The Moto G Stylus, Moto G Power and Moto G Fast share matching looks, identical screen sizes and the exact same mobile processors. But the Moto G Stylus trades in the Moto G Power's marquee feature — epic battery life — for a stylus. Think of this phone as kind of a discount version of Samsung's more extravagantly priced Galaxy Note 20, which just debuted for three times the price of the Moto G Stylus.

Moto G Stylus Specs

Starting price: $299
OS: Android 10
Screen size (Resolution): 6.4-inch LCD (2300 x 1080)
CPU: Snapdragon 665
Storage: 128GB
Expandable: Yes, up to 512GB
Rear Cameras: 48MP (f/1.7) main; 2MP (f/2.2) macro; 16MP (f/2.2) Action Cam
Front Camera: 16MP (f/2.0)
Battery Size: 4,000 mAh
Battery Life (Hrs:Mins): 12:13
Size: 6.2 x 3 x 0.36 inches
Weight: 6.8 ounces

Having completed my Moto G Stylus review, I'm not sure the stylus-for-big-battery trade works out in this phone's favor. While the Moto G Stylus has some other features to recommend it, including a 48MP main camera and more built-in storage, I look at Moto's two new budget phones side-by-side and can't help but feel the Moto G Power has more to offer. 

Moto G Stylus review: Price and availability

The Moto G Stylus costs $299, a $50 premium over the Moto G Power, but less than the $399 iPhone SE, as well as the debut prices for Google's Pixel 3a and the Nokia 7.2.

● SOURCE MATERIAL:
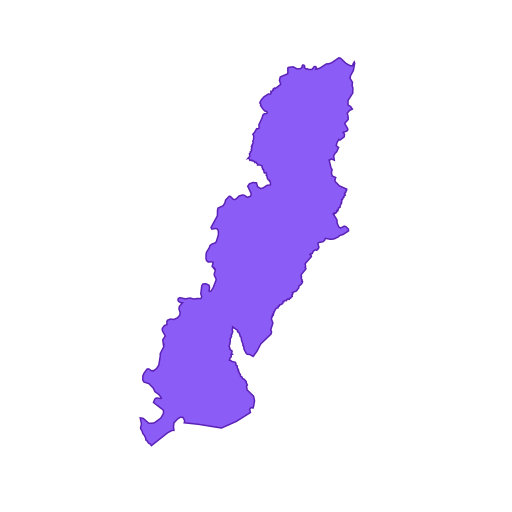 Kumbungu, Northern, Ghana, rotated 215°
{"feature_id": "2480657B99246651758289", "entity_name": "Kumbungu", "entity_type": "district", "adm_level": 2, "iso_a3": "GHA", "parent_name": "Ghana", "parent_adm1": "Northern", "projection": "natural_earth1", "projection_center": [-1.057, 9.798], "detail": "fine", "context": "isolated", "style": "filled", "palette": "violet", "viewbox_px": 512, "rotation_deg": 215, "n_neighbors": 0, "source": "geoboundaries", "source_scale": "gbopen_adm2", "svg_char_len": 6111}
<svg xmlns="http://www.w3.org/2000/svg" viewBox="0 0 512 512"><g transform="rotate(215 256 256)"><path d="M202.7,260.6L203.1,261.6L204.0,261.5L204.2,262.7L206.3,263.7L206.8,265.2L207.9,265.8L208.3,267.0L207.7,273.5L208.0,274.5L209.0,274.7L209.3,275.8L211.3,277.9L210.3,287.3L211.5,288.3L212.6,288.1L212.6,289.1L211.3,290.3L211.8,292.7L211.4,294.2L210.5,295.3L209.6,295.5L209.1,296.8L209.7,297.3L209.2,298.4L209.6,299.4L212.3,301.5L212.5,302.7L209.3,306.2L208.8,308.4L209.3,310.2L204.4,312.5L201.8,314.8L199.5,319.0L199.1,321.0L197.0,323.5L194.6,329.7L195.7,331.0L199.3,331.6L200.9,331.0L202.7,327.4L205.1,327.4L208.4,329.5L210.5,332.1L216.9,334.8L216.8,335.5L215.9,335.7L216.1,336.6L215.3,336.8L215.1,338.0L215.6,338.7L215.0,339.6L215.7,340.0L215.1,340.7L215.9,342.7L215.1,344.1L216.0,345.6L216.3,348.6L216.8,348.6L217.4,350.7L218.3,351.3L217.6,352.3L218.2,354.5L217.8,354.8L218.3,355.4L217.8,357.1L219.3,357.8L219.0,359.2L219.4,359.2L219.4,361.7L220.2,362.2L220.1,362.8L228.0,361.3L233.3,362.3L234.7,363.0L235.7,366.0L239.6,365.3L242.0,367.5L243.2,370.4L245.2,371.3L251.2,376.6L250.4,377.4L250.0,378.7L246.8,379.4L249.8,382.5L250.1,385.4L249.7,387.8L250.6,392.3L253.5,392.3L254.7,395.3L255.0,399.1L253.7,399.1L252.1,404.1L253.3,406.5L255.5,407.3L253.3,410.3L253.1,411.9L254.1,413.0L259.4,415.4L258.8,420.7L260.1,422.6L263.2,425.4L262.8,429.0L261.3,431.6L264.2,432.7L267.2,432.5L269.8,436.1L270.2,444.9L273.0,449.2L275.1,450.9L276.6,453.6L280.9,455.5L282.0,458.0L282.6,463.7L285.7,470.5L286.8,471.3L286.6,468.6L286.0,467.6L286.2,466.9L288.7,465.8L292.9,465.4L300.2,466.5L301.8,465.9L304.8,457.9L306.3,455.6L308.6,453.6L311.2,447.0L312.7,444.8L314.2,443.3L314.5,444.9L315.7,445.4L317.0,444.6L317.1,441.0L319.8,439.0L321.4,438.8L321.9,438.0L324.6,438.1L324.9,439.4L326.1,439.8L327.2,439.4L327.2,438.0L326.5,437.5L327.0,435.0L327.6,434.4L329.9,432.8L334.1,432.3L337.5,429.2L337.8,428.3L334.5,423.6L338.8,416.6L337.6,413.4L334.2,410.8L336.2,404.4L337.0,404.4L337.6,403.1L337.7,402.3L336.9,402.0L337.7,399.6L337.4,398.7L337.8,398.8L337.1,397.9L337.1,396.6L338.8,395.8L340.8,390.9L341.2,387.3L341.0,384.6L340.7,383.6L339.1,383.0L338.6,381.9L334.4,380.3L331.9,379.8L330.1,380.6L329.1,380.1L328.9,379.0L330.9,377.1L331.2,375.3L330.2,372.5L328.9,365.1L326.9,362.8L327.2,361.5L328.5,360.7L328.1,356.3L328.4,353.9L326.8,353.1L324.9,350.2L324.4,348.0L323.2,347.3L322.9,344.4L322.2,344.0L322.6,343.1L321.5,342.1L321.0,340.6L320.4,340.5L320.1,339.7L320.4,338.0L319.8,337.5L320.0,335.9L318.3,334.3L318.6,331.3L318.2,331.8L317.1,331.7L315.8,330.8L314.3,332.2L313.8,331.7L312.2,332.5L310.7,332.0L310.8,332.5L309.8,332.9L308.5,332.2L307.0,332.3L306.8,331.5L305.2,332.7L302.6,333.2L301.7,331.9L300.7,331.7L300.4,330.9L299.5,331.1L297.0,328.9L296.5,328.9L295.7,330.0L294.1,328.9L293.8,327.9L292.9,327.8L291.2,326.1L289.6,325.4L288.2,325.8L287.9,325.0L286.6,324.7L285.0,322.8L285.2,322.1L287.4,320.4L289.4,315.5L290.9,313.9L294.5,313.7L297.6,316.2L300.6,314.5L302.8,311.4L302.8,308.4L296.1,304.6L295.1,303.3L294.8,301.7L296.7,299.2L300.9,298.9L302.5,297.8L304.3,295.4L305.0,291.4L305.9,289.9L307.2,289.4L311.2,290.1L312.2,289.6L313.0,284.4L311.9,281.5L311.8,278.2L314.6,273.4L313.9,271.6L310.7,266.8L309.2,253.5L307.6,252.7L304.8,255.4L302.8,256.0L300.9,254.5L298.9,251.7L296.8,245.1L296.9,243.5L298.8,240.7L299.7,238.3L299.0,235.9L298.7,230.6L297.6,228.3L295.4,225.1L293.9,223.9L291.7,223.6L288.9,225.9L287.4,226.1L285.9,222.2L283.5,222.4L284.9,221.8L282.9,222.2L281.6,221.6L281.1,220.8L282.5,221.8L284.0,221.8L281.7,221.2L280.7,220.1L280.1,217.6L279.1,216.3L275.7,214.4L274.9,213.4L272.9,205.4L272.7,201.5L273.5,200.3L274.4,200.5L276.0,203.6L277.7,205.1L281.3,204.5L283.4,202.6L283.3,200.4L279.5,193.3L277.4,191.8L276.8,190.7L277.0,189.2L279.3,187.9L282.2,185.1L285.9,183.8L289.3,180.4L294.5,178.2L295.3,176.6L294.6,175.0L293.0,174.4L290.9,174.6L289.3,175.5L289.9,170.8L288.8,168.5L285.5,165.9L284.5,163.6L284.8,160.6L286.7,157.1L290.2,155.0L291.7,152.5L291.5,151.3L289.6,148.7L291.2,146.4L291.2,143.0L290.4,141.6L288.7,140.5L284.5,138.5L284.3,134.0L282.9,132.2L280.7,130.8L280.3,129.7L282.1,131.4L279.5,128.7L278.5,121.2L277.0,119.0L273.1,111.0L272.9,106.8L274.1,103.0L274.4,103.3L275.9,102.0L279.1,102.0L280.4,100.9L280.5,95.6L279.9,92.8L277.6,89.5L275.6,88.5L270.4,90.0L264.3,88.8L261.0,86.9L256.2,86.8L252.3,85.6L252.0,85.1L252.4,84.5L255.8,82.9L256.5,81.9L256.8,80.8L256.0,77.2L243.3,76.6L241.5,73.9L241.0,68.6L243.4,61.5L244.6,59.9L247.8,57.5L255.3,58.3L258.0,57.0L253.4,52.6L252.1,49.2L251.2,48.2L249.3,47.5L246.8,45.6L244.7,45.1L241.8,43.4L240.7,42.1L239.2,42.1L236.8,41.1L234.7,41.3L232.9,40.7L226.9,60.8L224.6,65.1L223.2,66.1L225.4,68.5L227.5,72.1L226.8,77.3L225.6,80.4L223.4,81.9L220.8,80.7L219.6,79.6L219.1,78.2L207.2,84.8L185.6,95.3L177.2,109.3L170.8,124.6L173.3,126.8L173.0,129.1L171.2,129.8L171.8,131.6L174.1,136.5L177.6,139.8L186.4,141.2L189.0,143.8L189.1,145.4L191.6,146.8L191.9,147.5L195.1,148.3L196.7,147.9L198.3,148.9L199.8,148.7L201.1,150.2L201.9,150.0L204.1,151.8L204.8,151.6L205.1,152.7L207.3,153.7L208.1,155.1L209.9,155.2L211.2,156.8L212.0,157.0L215.7,155.7L216.9,156.0L218.0,155.3L218.7,156.8L218.5,159.3L219.8,161.0L219.0,162.0L220.1,162.1L221.0,164.4L224.2,164.6L224.4,165.5L226.4,166.7L227.0,169.3L227.7,169.8L227.9,171.1L229.9,173.6L229.6,174.3L230.0,176.2L231.0,177.0L230.8,177.7L231.7,180.8L233.5,182.2L233.6,183.6L234.4,184.5L228.5,184.5L227.6,183.4L225.3,183.2L222.7,181.0L221.4,180.8L219.6,178.7L216.1,176.3L215.7,175.4L214.1,174.7L212.3,172.7L208.3,170.7L206.8,170.5L204.4,171.8L200.7,172.1L200.6,178.7L201.7,186.7L198.9,200.7L199.8,202.9L201.6,204.0L203.7,210.8L207.1,213.1L207.6,214.0L207.9,215.8L208.4,215.9L207.9,217.3L208.6,217.5L208.8,218.4L208.4,218.5L208.9,220.0L209.3,220.2L209.0,220.7L209.5,223.6L209.1,225.5L208.2,226.2L208.9,227.6L208.3,228.1L208.6,229.7L207.8,230.3L206.9,232.4L207.6,234.3L207.0,234.5L207.2,235.2L206.3,236.5L205.5,236.8L205.6,238.8L203.9,239.5L204.1,240.6L203.5,241.4L203.8,241.7L203.1,243.7L204.4,244.9L204.0,245.3L204.3,246.4L205.2,246.9L202.8,250.6L202.7,254.6L203.7,256.0L202.9,257.9L202.7,260.6Z" fill="#8b5cf6" stroke="#5b21b6" stroke-width="1.5"/></g></svg>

● WORK INSTRUCTIONS:
A – Repeat a passage from the Moto G Stylus review verbatim, beginning at the words "Moto G Stylus review: Price" and stopping after "the Nokia 7.2.".
B – Continue the Moto G Stylus review from the point where it stops.

● OUTPUTS BY TASK:
A –
Moto G Stylus review: Price and availability

The Moto G Stylus costs $299, a $50 premium over the Moto G Power, but less than the $399 iPhone SE, as well as the debut prices for Google's Pixel 3a and the Nokia 7.2.

B –
You can buy the phone directly from Motorola. It's also available from Best Buy, B&H Photo and Amazon. Carriers offering the Moto G Stylus include Verizon, Republic Wireless,  Google Fi and Metro by T-Mobile. It's not hard to find the Moto G Stylus at all.

Moto G Stylus review: Design

The Moto G Stylus looks so similar to the Moto G Power that, when reviewing the two devices, I would occasionally grab the wrong one. From the front, they look very similar, with their matching 6.4-inch displays surrounded by thin (though still noticeable) bezels and similar dimensions. The Moto G Stylus is 1.4 millimeters shorter and 0.4 millimeters thinner than the Moto G Power. The smaller battery inside the 6.8-ounce Moto G Stylus means it weighs 0.2 ounces less than its sibling.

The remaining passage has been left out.